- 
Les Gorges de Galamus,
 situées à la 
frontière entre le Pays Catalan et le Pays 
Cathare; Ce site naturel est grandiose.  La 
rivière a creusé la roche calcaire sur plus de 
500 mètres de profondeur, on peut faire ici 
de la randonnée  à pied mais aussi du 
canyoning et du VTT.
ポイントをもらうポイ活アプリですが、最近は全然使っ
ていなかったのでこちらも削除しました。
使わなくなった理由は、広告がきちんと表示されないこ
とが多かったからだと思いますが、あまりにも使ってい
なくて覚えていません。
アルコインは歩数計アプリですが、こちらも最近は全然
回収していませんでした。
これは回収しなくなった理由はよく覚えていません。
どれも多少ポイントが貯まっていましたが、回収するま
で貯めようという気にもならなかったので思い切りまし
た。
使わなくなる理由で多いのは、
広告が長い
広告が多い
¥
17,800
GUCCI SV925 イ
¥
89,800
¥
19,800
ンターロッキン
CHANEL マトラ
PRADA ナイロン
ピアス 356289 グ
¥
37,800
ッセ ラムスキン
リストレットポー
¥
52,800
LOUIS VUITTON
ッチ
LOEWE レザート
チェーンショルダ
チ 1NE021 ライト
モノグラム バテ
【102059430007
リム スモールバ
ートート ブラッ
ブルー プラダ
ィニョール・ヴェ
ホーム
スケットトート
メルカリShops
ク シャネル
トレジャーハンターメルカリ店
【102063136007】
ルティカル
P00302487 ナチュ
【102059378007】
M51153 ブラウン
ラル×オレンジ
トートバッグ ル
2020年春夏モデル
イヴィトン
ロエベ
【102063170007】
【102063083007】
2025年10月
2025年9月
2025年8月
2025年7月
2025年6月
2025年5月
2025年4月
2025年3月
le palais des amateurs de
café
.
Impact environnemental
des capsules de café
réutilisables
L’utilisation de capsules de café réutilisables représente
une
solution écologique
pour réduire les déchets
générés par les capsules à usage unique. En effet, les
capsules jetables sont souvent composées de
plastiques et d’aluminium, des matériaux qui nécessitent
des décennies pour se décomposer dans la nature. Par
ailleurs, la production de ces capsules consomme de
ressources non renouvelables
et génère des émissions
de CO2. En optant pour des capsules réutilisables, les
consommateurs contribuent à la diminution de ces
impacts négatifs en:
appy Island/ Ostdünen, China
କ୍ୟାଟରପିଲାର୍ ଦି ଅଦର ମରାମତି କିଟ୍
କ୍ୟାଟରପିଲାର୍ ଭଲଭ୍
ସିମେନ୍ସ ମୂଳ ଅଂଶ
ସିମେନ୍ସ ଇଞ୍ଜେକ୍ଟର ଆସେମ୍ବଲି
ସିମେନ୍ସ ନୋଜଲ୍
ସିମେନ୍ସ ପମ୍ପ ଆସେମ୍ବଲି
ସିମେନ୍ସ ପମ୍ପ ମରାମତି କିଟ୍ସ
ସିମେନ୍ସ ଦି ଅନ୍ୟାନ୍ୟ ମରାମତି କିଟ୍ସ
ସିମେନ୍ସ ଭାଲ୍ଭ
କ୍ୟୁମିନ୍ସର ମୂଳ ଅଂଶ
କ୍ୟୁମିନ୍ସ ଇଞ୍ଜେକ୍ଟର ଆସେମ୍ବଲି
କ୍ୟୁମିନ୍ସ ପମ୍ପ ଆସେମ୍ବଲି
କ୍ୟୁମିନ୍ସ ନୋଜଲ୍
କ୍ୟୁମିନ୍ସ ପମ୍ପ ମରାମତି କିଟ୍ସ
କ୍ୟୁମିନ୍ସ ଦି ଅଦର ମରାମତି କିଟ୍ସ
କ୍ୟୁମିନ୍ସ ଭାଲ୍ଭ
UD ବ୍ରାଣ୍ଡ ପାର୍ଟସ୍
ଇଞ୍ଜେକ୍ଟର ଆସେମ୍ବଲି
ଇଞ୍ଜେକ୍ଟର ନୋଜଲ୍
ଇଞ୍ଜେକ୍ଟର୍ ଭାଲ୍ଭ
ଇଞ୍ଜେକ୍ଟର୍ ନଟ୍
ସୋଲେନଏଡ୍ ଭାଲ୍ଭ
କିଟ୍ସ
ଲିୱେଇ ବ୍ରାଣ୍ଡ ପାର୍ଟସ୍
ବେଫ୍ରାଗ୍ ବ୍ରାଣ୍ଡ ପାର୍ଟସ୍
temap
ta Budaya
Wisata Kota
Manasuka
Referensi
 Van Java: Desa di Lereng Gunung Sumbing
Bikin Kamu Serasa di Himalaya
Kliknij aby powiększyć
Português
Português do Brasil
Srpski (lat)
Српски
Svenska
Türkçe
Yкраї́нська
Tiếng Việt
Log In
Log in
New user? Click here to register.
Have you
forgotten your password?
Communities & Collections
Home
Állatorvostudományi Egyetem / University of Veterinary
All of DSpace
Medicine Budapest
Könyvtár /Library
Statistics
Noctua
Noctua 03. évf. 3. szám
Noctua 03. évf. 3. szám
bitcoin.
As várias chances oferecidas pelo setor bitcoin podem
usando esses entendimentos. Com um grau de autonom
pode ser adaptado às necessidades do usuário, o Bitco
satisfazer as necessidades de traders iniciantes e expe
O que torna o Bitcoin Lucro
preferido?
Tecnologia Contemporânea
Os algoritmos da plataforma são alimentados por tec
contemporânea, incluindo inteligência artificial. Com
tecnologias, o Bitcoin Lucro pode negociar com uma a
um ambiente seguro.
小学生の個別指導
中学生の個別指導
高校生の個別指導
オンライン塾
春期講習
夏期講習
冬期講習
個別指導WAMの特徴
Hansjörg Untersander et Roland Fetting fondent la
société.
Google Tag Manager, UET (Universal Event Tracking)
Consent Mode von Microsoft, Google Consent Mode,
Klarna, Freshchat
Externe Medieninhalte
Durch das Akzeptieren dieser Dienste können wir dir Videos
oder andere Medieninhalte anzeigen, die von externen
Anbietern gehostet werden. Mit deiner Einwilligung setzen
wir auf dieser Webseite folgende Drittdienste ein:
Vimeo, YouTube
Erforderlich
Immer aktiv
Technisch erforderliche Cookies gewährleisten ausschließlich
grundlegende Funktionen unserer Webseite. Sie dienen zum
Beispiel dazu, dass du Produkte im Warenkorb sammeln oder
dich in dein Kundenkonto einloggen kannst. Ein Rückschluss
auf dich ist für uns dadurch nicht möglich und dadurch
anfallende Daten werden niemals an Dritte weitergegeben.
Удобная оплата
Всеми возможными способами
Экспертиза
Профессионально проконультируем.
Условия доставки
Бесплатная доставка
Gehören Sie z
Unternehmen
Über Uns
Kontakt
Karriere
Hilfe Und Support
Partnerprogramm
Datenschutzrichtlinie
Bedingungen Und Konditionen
--*--
--- Action item ---
Repeat the material word for word, starting at its first line and ending at the line that contains "ていなかったのでこちらも削除しました。".

--- Answer space ---
- 
Les Gorges de Galamus,
 situées à la 
frontière entre le Pays Catalan et le Pays 
Cathare; Ce site naturel est grandiose.  La 
rivière a creusé la roche calcaire sur plus de 
500 mètres de profondeur, on peut faire ici 
de la randonnée  à pied mais aussi du 
canyoning et du VTT.
ポイントをもらうポイ活アプリですが、最近は全然使っ
ていなかったのでこちらも削除しました。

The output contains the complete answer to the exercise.